Extract to read:
Key Takeaways
- Micron’s share price has rocketed more than 236% over the last 30 days, reaching $1,132 and temporarily exceeding the market valuations of Meta and Tesla
- Third-quarter revenue surged four times year-over-year to $41.45 billion, while earnings soared from $1.88 billion to $28.2 billion
- An acute shortage of memory chips—termed “RAMageddon”—driven by AI infrastructure expansion is forecast to continue through 2027
- The company secured 16 long-term supply contracts with major clients like Nvidia and Anthropic to hedge against future demand volatility
- CEO Sanjay Mehrotra highlighted humanoid robotics as a transformative growth driver, noting these machines require 10x the memory of self-driving cars
Micron finished Friday’s trading session at $1,132 per share, translating to a market capitalization near $1.27 trillion. The semiconductor giant momentarily surpassed both Meta ($1.39 trillion) and Tesla ($1.42 trillion) in valuation on Thursday before closing the week slightly behind both tech leaders.
The stock has skyrocketed over 236% in just one month. Until recently, shares consistently traded below the $100 mark for years.
The driving force behind this meteoric rise is a severe memory chip supply crunch fueled by explosive AI data center expansion. Artificial intelligence servers demand significantly greater memory capacity than conventional systems, and major tech players including Nvidia, Microsoft, Amazon, Google, Meta, and Oracle have absorbed available supply, leaving minimal inventory for other buyers.
This supply crisis—colloquially known as RAMageddon—is already inflating prices across consumer technology, from Apple devices to Xbox gaming consoles. Industry analysts project the shortage will extend into 2027.
Micron reported third-quarter financial results last week that captured this unprecedented moment. Revenue reached $41.45 billion, representing a four-fold increase compared to the prior year. Net income jumped from $1.88 billion to $28.2 billion during the same timeframe. Looking ahead, the company projects fourth-quarter revenue between $49 billion and $51 billion.

Listed entries:
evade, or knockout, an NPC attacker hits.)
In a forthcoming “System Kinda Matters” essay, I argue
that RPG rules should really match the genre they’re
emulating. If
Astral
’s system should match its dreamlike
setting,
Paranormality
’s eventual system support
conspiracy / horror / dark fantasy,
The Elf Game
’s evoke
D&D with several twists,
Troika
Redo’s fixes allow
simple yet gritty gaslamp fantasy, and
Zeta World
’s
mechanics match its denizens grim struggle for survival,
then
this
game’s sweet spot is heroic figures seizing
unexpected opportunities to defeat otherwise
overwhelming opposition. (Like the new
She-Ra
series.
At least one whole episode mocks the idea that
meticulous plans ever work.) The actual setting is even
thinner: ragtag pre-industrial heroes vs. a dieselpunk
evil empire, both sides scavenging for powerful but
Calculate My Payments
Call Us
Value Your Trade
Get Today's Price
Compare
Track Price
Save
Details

==

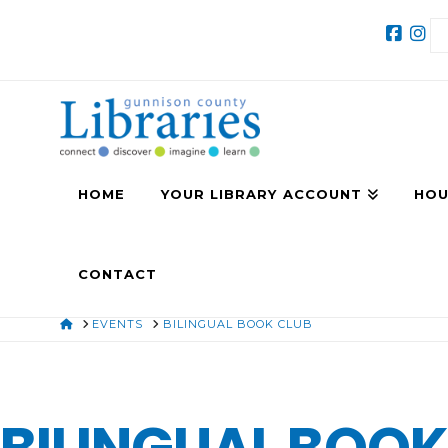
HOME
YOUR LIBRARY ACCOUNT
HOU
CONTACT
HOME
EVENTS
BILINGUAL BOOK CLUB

Problem to work on:
Retype the part of the Micron article between "The stock has" and "extend into 2027.", inclusive.

Solution to this problem:
The stock has skyrocketed over 236% in just one month. Until recently, shares consistently traded below the $100 mark for years.
The driving force behind this meteoric rise is a severe memory chip supply crunch fueled by explosive AI data center expansion. Artificial intelligence servers demand significantly greater memory capacity than conventional systems, and major tech players including Nvidia, Microsoft, Amazon, Google, Meta, and Oracle have absorbed available supply, leaving minimal inventory for other buyers.
This supply crisis—colloquially known as RAMageddon—is already inflating prices across consumer technology, from Apple devices to Xbox gaming consoles. Industry analysts project the shortage will extend into 2027.